[TASK PROMPT]
Answer these questions using the text about integrating as2-lib with Spring Boot:
(a) At what local address can the application be reached?
(b) From which file is the content of the AS2 session read?
(c) By default, which class writes incoming files to a folder on disk?

[TEXT SECTION]
::::

Philip Helger edited this page Feb 23, 2023 · 5 revisions

This is a stub project that just shows how integration of as2-lib with Spring Boot could work. It doesn't do anything real.

Run the project with Maven:

mvn spring-boot:run

If everything went smooth, the application is reachable locally at http://localhost:8081

Elements

  • The class As2SandboxApplication contains the main Spring Boot application.
    • By implementing the ServletContextListener interface it allows for a clean shutdown via the method contextDestroyed. It is suggested you take this over in your application
  • The main AS2 logic happens in class ServletConfig
    • The constant AS2ServletXMLSession contains the AS2 configuration to be used
      • The content of this session is read from the file config/config.xml
      • This configuration file contains the certificate references, the partnership references and the processors to be used. See the sub page for details
      • This session is initialized once globally. If your AS2 settings are more dynamic, you need to adopt your approach
      • The AS2 session is NOT to be confused with an HTTP session - it's something completely different
    • The class registers a Servlet at path /as2 that is able to receive the main AS2 messages
      • It will take the configuration from the above mentioned AS2 session
      • When receiving a message, it will call the Java modules (not Java 11 modules - just AS2 handler modules) defined in the configuration file
      • This Servlet and the respective handler class need to be used in your application
    • The class also registers a second Servlet at path /as2mdn that is able to receive asynchronous AS2 MDNs
      • If your scenario only uses synchronous MDNs you don't need that servlet

Sending

Sending of messages is totally independent of Spring Boot. See sending AS2 messages for details.

Receiving

Receiving is done via the default Java Servlet interface, at the path /as2 (when following the example application). The main handling of received messages happens via the handlers defined in the configuration file. By default incoming files are written via class MessageFileModule to a folder on disk. If you want to do something else, you have to implement your own handler class.

::::

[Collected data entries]
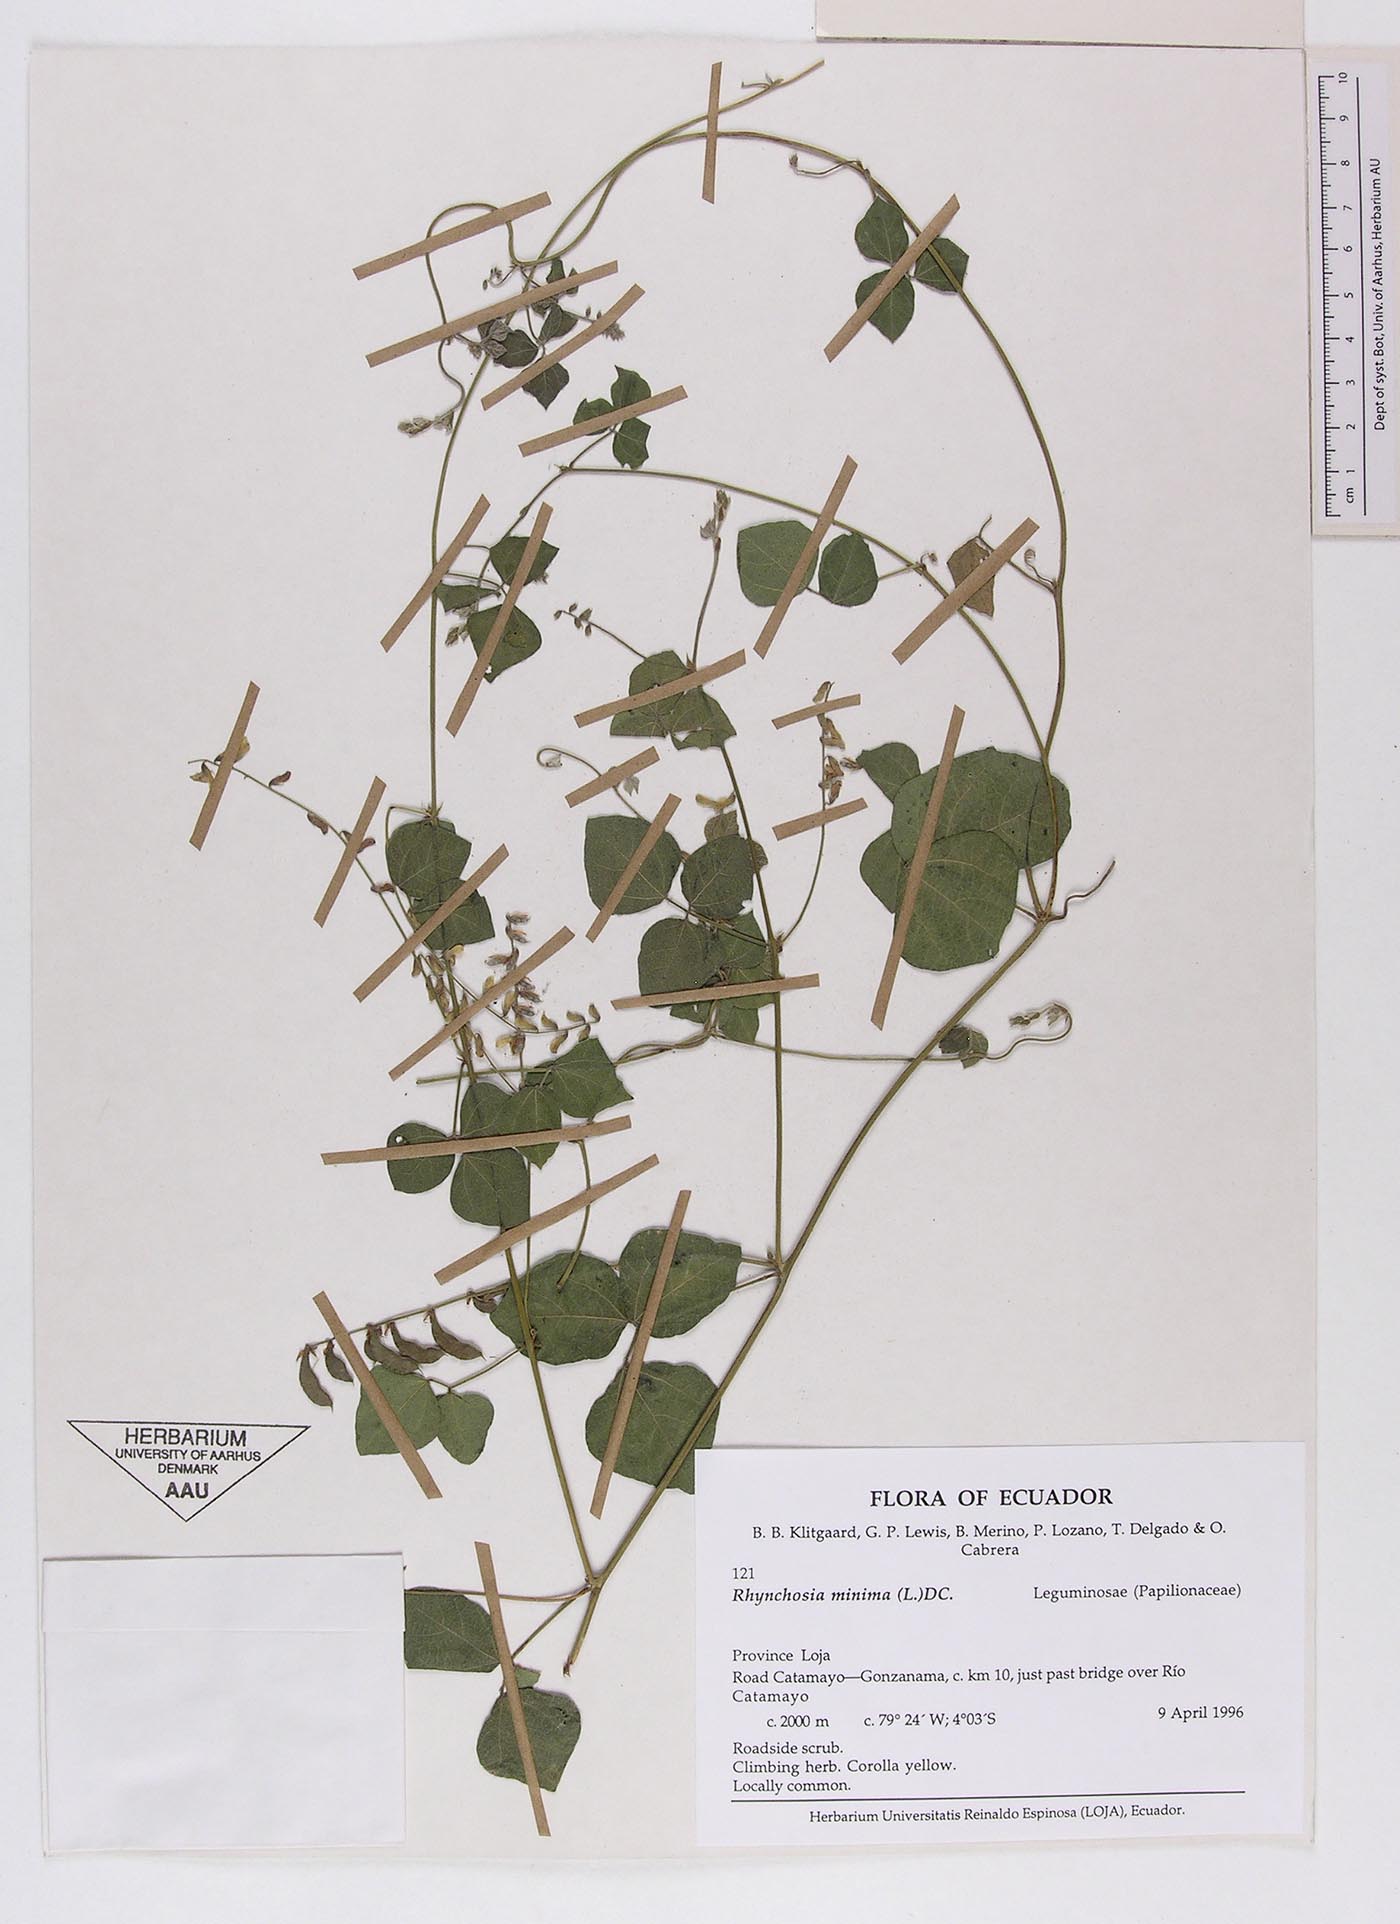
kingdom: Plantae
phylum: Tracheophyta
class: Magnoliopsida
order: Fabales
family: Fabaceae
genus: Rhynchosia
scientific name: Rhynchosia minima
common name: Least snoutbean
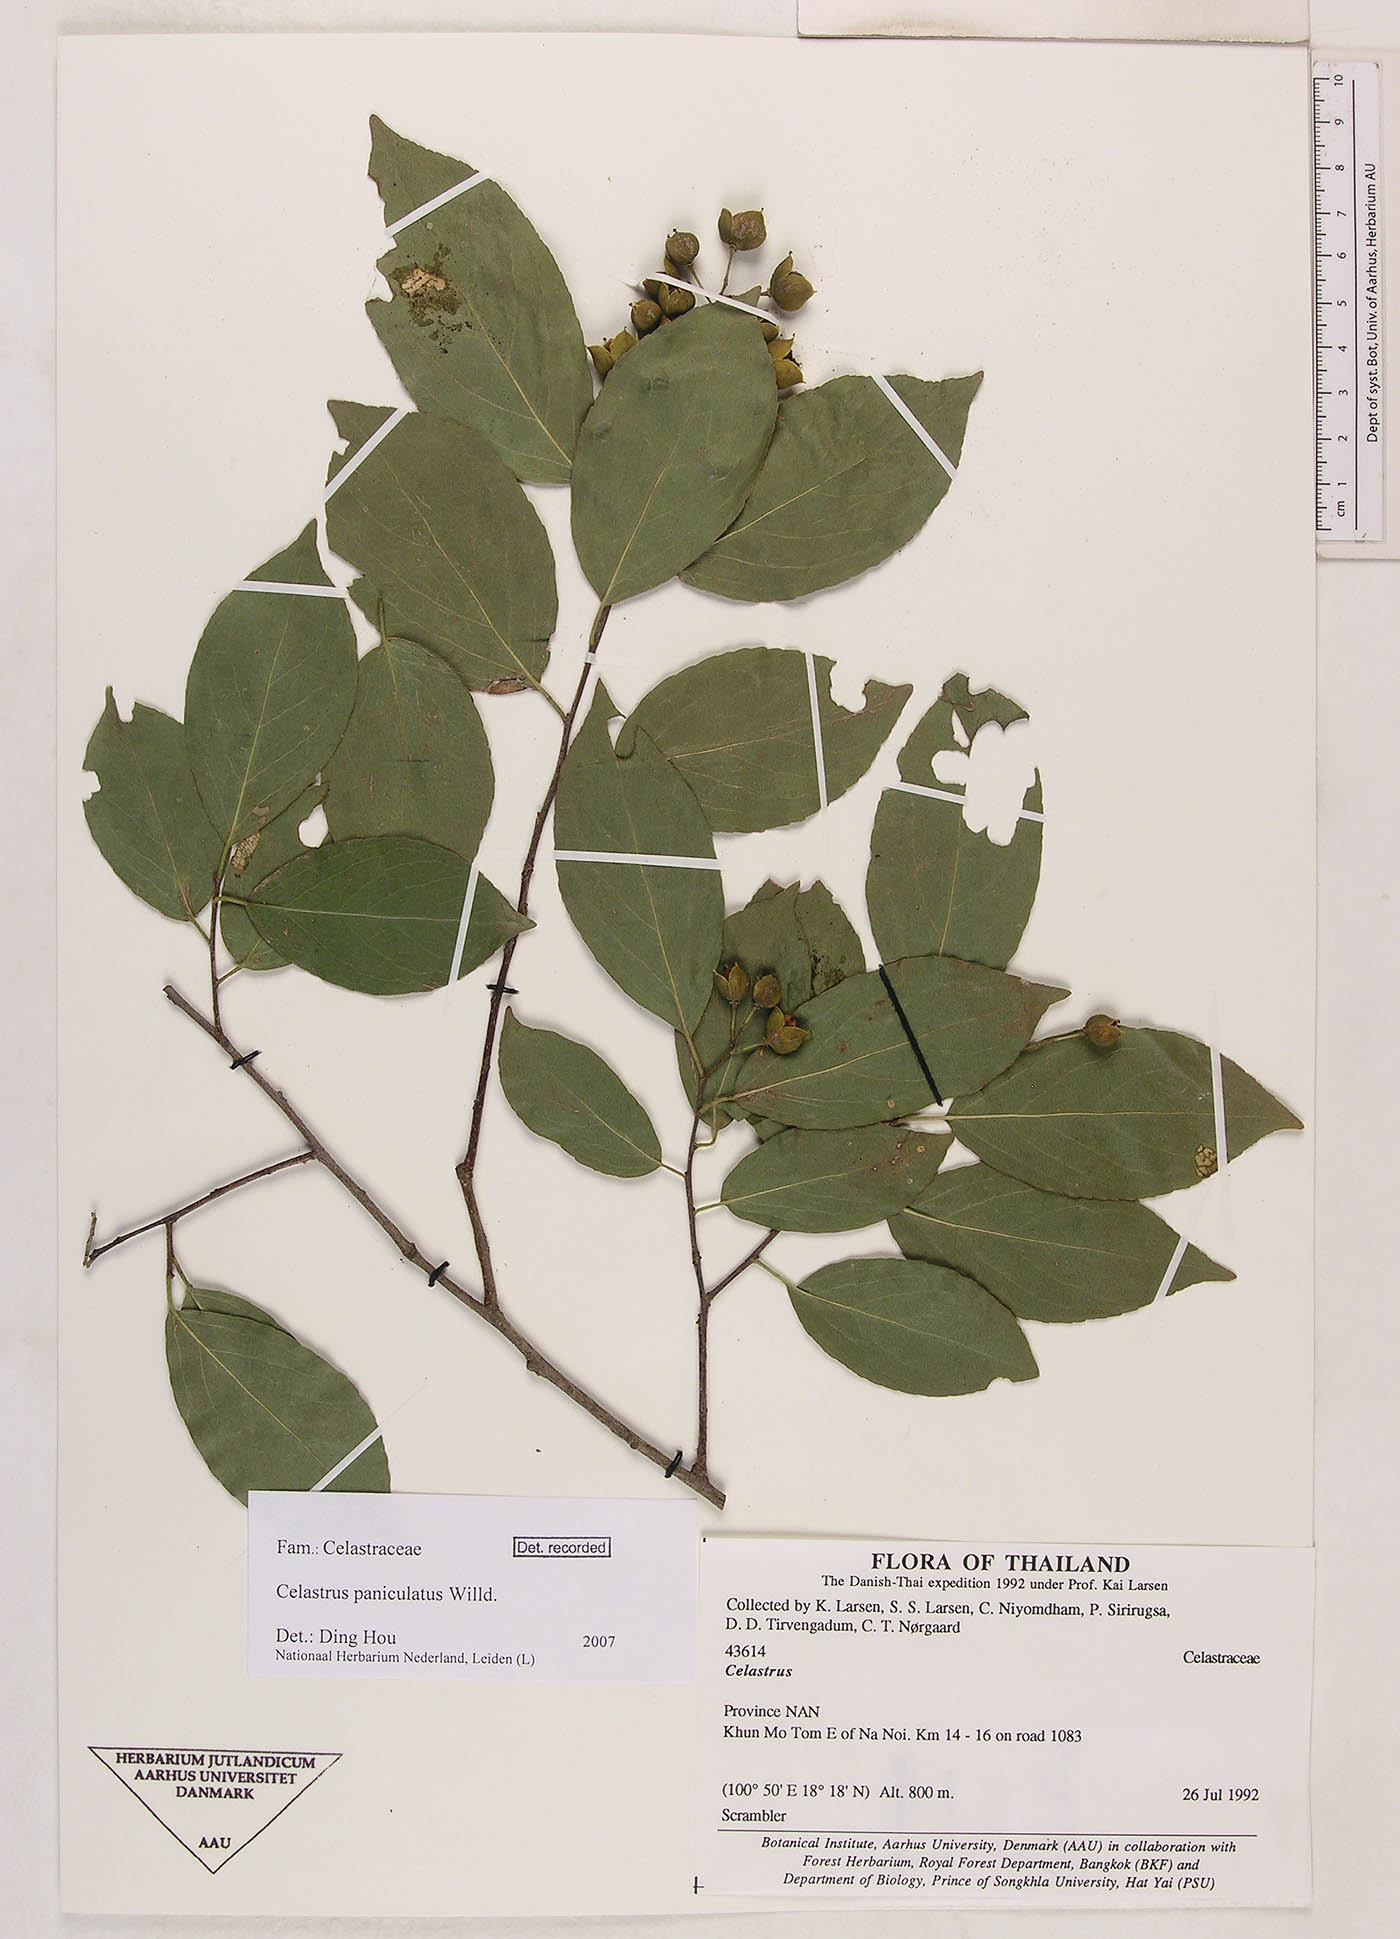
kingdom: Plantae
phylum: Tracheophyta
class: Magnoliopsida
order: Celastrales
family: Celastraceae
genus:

::::

[YOUR RESPONSE]
(a) http://localhost:8081
(b) config/config.xml
(c) MessageFileModule